If you can just pick fruit off a tree all year. No need.

It’s pretty hard to find any warm

Climate country that produces cars. Though I imagine there’s local South American brands I don’t know if perhaps.

If you can just pick fruit off a tree all year. No need.

Is that the case, though? Any tree whose fruits can "just be picked" at any time would be stripped bare pretty quickly, and Malthus would rear his head soon. Hunter-gatherers and horticultors in tropical jungles have to work really hard for their food, water, and toolmaking resources. Even in the lushest jungle the vast majority of biomass is useless to humans. Besides, warm weather does not necessarily lead to lush jungles -- monsoon or savanna climates with long dry seasons often result, and harsh deserts as well. Is life significantly easier for the San or the Yanomamo than for the Inuit?

Mexico and the US south both have pretty large industrial capacities. India and Vietnam do too.

Where climate has a truly large impact seems to be on the development of long distance trade to obtain luxuries that cannot abide cold winters, like sugar or pepper.

But that wasn’t really true until 100+ years after industrialization. The Civil War would have looked pretty different if the South developed industry as fast as the North.

Still, I think any explanation has to start way before the 1800s, so maybe trade is the key.

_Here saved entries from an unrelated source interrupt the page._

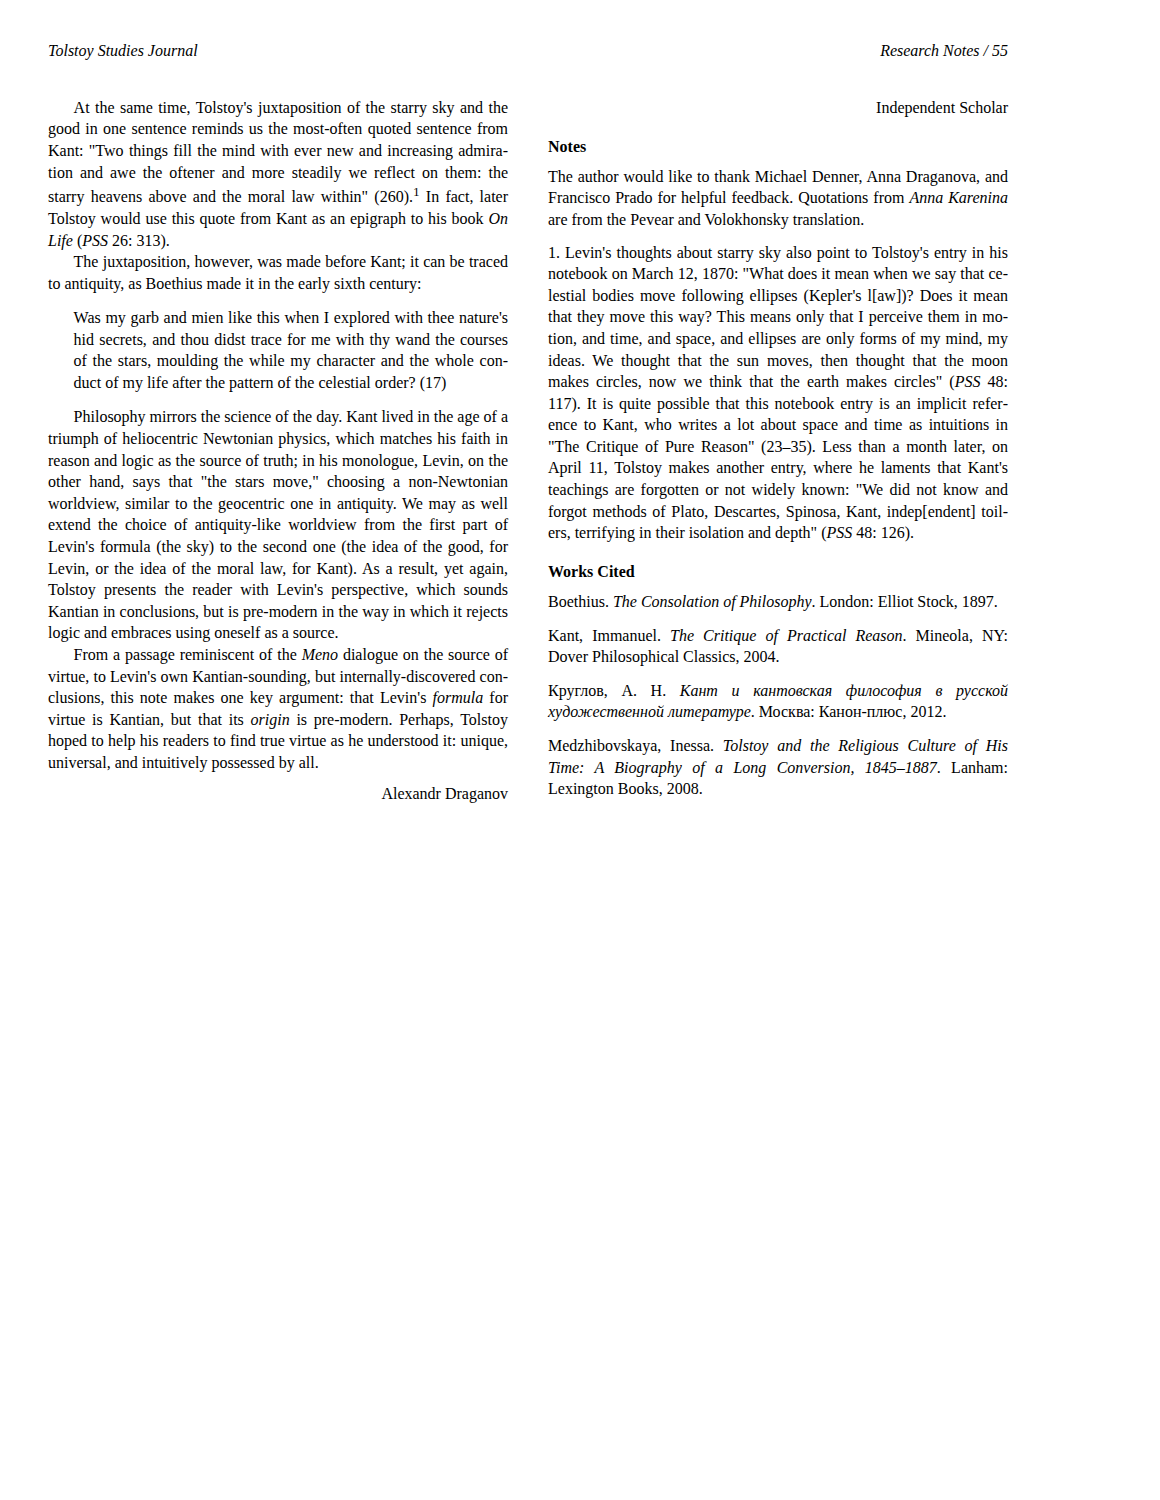Tolstoy Studies Journal Research Notes / 55
At the same time, Tolstoy's juxtaposition of the starry sky and the good in one sentence reminds us the most-often quoted sentence from Kant: "Two things fill the mind with ever new and increasing admiration and awe the oftener and more steadily we reflect on them: the starry heavens above and the moral law within" (260).1 In fact, later Tolstoy would use this quote from Kant as an epigraph to his book On Life (PSS 26: 313).
The juxtaposition, however, was made before Kant; it can be traced to antiquity, as Boethius made it in the early sixth century:
Was my garb and mien like this when I explored with thee nature's hid secrets, and thou didst trace for me with thy wand the courses of the stars, moulding the while my character and the whole conduct of my life after the pattern of the celestial order? (17)
Philosophy mirrors the science of the day. Kant lived in the age of a triumph of heliocentric Newtonian physics, which matches his faith in reason and logic as the source of truth; in his monologue, Levin, on the other hand, says that "the stars move," choosing a non-Newtonian worldview, similar to the geocentric one in antiquity. We may as well extend the choice of antiquity-like worldview from the first part of Levin's formula (the sky) to the second one (the idea of the good, for Levin, or the idea of the moral law, for Kant). As a result, yet again, Tolstoy presents the reader with Levin's perspective, which sounds Kantian in conclusions, but is pre-modern in the way in which it rejects logic and embraces using oneself as a source.
From a passage reminiscent of the Meno dialogue on the source of virtue, to Levin's own Kantian-sounding, but internally-discovered conclusions, this note makes one key argument: that Levin's formula for virtue is Kantian, but that its origin is pre-modern. Perhaps, Tolstoy hoped to help his readers to find true virtue as he understood it: unique, universal, and intuitively possessed by all.
Alexandr Draganov Independent Scholar
Notes
The author would like to thank Michael Denner, Anna Draganova, and Francisco Prado for helpful feedback. Quotations from Anna Karenina are from the Pevear and Volokhonsky translation.
1. Levin's thoughts about starry sky also point to Tolstoy's entry in his notebook on March 12, 1870: "What does it mean when we say that celestial bodies move following ellipses (Kepler's l[aw])? Does it mean that they move this way? This means only that I perceive them in motion, and time, and space, and ellipses are only forms of my mind, my ideas. We thought that the sun moves, then thought that the moon makes circles, now we think that the earth makes circles" (PSS 48: 117). It is quite possible that this notebook entry is an implicit reference to Kant, who writes a lot about space and time as intuitions in "The Critique of Pure Reason" (23–35). Less than a month later, on April 11, Tolstoy makes another entry, where he laments that Kant's teachings are forgotten or not widely known: "We did not know and forgot methods of Plato, Descartes, Spinosa, Kant, indep[endent] toilers, terrifying in their isolation and depth" (PSS 48: 126).
Works Cited
Boethius. The Consolation of Philosophy. London: Elliot Stock, 1897.
Kant, Immanuel. The Critique of Practical Reason. Mineola, NY: Dover Philosophical Classics, 2004.
Круглов, А. Н. Кант и кантовская философия в русской художественной литературе. Москва: Канон-плюс, 2012.
Medzhibovskaya, Inessa. Tolstoy and the Religious Culture of His Time: A Biography of a Long Conversion, 1845–1887. Lanham: Lexington Books, 2008.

I think any explanation has to start way before the 1800s

Why not the fact that slavery is a lot more economically feasible when your crops spoil very quickly when picked, have relatively constant harvest times, and don't lend themselves very well to even rudimentary mechanization (ox + plow + wheel and axle will not help you generate more tree fruits to anywhere near the same extent those things will help you get more grain per harvest)?

When labor is cheap, and you inherently need lots of it due to the properties of one's crops, how can you justify spending the money to mechanize for only marginal benefit? The only other real option is defense/arms races, and the American civilizations really had no concept of what kind of destruction the Sea Peoples were going to visit on them when they arrived. No need for selection pressure there, just sit back and relax, we're the only people in the world.

But spoilage was not a problem for the crops that slaves in the New World were imported to work on: cotton and tobacco in the US; sugar in Brazil and the Caribbean. And of course cotton did lend itself to mechanization, in the form of the cotton gin.

I’m talking tropical. The south generally still has winter where ag doesn’t work. Mexicos industrialization is a function of the US industry rather than home grown. Plus Mexico has significant European stock. The indigenous Mexicans are a different story.